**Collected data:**
● ● ●

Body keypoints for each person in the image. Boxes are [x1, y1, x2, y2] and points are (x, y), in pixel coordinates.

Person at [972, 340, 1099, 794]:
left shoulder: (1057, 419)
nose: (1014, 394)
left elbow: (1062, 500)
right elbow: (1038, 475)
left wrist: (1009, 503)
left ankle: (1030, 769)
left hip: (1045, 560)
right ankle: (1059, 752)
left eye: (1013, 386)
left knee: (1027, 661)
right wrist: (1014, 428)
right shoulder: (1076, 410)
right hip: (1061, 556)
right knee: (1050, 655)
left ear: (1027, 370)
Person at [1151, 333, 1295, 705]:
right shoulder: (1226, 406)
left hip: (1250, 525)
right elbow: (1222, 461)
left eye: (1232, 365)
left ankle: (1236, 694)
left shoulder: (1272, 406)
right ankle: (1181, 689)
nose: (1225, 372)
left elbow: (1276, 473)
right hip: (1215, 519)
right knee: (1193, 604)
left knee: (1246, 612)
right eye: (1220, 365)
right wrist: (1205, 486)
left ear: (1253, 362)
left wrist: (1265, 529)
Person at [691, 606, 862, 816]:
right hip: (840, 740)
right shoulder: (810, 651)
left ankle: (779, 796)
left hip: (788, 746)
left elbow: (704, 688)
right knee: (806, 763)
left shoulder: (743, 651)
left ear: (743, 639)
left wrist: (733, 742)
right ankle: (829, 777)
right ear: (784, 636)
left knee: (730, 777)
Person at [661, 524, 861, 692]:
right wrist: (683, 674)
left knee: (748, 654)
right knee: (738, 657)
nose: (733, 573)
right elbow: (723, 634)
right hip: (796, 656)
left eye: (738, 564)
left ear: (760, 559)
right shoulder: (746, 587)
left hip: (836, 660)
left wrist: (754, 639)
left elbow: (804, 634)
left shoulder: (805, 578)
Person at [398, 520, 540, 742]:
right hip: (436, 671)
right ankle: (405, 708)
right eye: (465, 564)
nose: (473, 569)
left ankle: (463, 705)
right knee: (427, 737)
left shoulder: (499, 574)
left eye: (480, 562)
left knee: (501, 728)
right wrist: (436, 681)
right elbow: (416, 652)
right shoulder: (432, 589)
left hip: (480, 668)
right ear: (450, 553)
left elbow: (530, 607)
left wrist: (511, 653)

● ● ●

The full set of entries above should be given again exactly.

**ANSWER BELOW:**
Body keypoints for each person in the image. Boxes are [x1, y1, x2, y2] and points are (x, y), in pixel coordinates.

Person at [972, 340, 1099, 794]:
left shoulder: (1057, 419)
nose: (1014, 394)
left elbow: (1062, 500)
right elbow: (1038, 475)
left wrist: (1009, 503)
left ankle: (1030, 769)
left hip: (1045, 560)
right ankle: (1059, 752)
left eye: (1013, 386)
left knee: (1027, 661)
right wrist: (1014, 428)
right shoulder: (1076, 410)
right hip: (1061, 556)
right knee: (1050, 655)
left ear: (1027, 370)
Person at [1151, 333, 1295, 705]:
right shoulder: (1226, 406)
left hip: (1250, 525)
right elbow: (1222, 461)
left eye: (1232, 365)
left ankle: (1236, 694)
left shoulder: (1272, 406)
right ankle: (1181, 689)
nose: (1225, 372)
left elbow: (1276, 473)
right hip: (1215, 519)
right knee: (1193, 604)
left knee: (1246, 612)
right eye: (1220, 365)
right wrist: (1205, 486)
left ear: (1253, 362)
left wrist: (1265, 529)
Person at [691, 606, 862, 816]:
right hip: (840, 740)
right shoulder: (810, 651)
left ankle: (779, 796)
left hip: (788, 746)
left elbow: (704, 688)
right knee: (806, 763)
left shoulder: (743, 651)
left ear: (743, 639)
left wrist: (733, 742)
right ankle: (829, 777)
right ear: (784, 636)
left knee: (730, 777)
Person at [661, 524, 861, 692]:
right wrist: (683, 674)
left knee: (748, 654)
right knee: (738, 657)
nose: (733, 573)
right elbow: (723, 634)
right hip: (796, 656)
left eye: (738, 564)
left ear: (760, 559)
right shoulder: (746, 587)
left hip: (836, 660)
left wrist: (754, 639)
left elbow: (804, 634)
left shoulder: (805, 578)
Person at [398, 520, 540, 742]:
right hip: (436, 671)
right ankle: (405, 708)
right eye: (465, 564)
nose: (473, 569)
left ankle: (463, 705)
right knee: (427, 737)
left shoulder: (499, 574)
left eye: (480, 562)
left knee: (501, 728)
right wrist: (436, 681)
right elbow: (416, 652)
right shoulder: (432, 589)
left hip: (480, 668)
right ear: (450, 553)
left elbow: (530, 607)
left wrist: (511, 653)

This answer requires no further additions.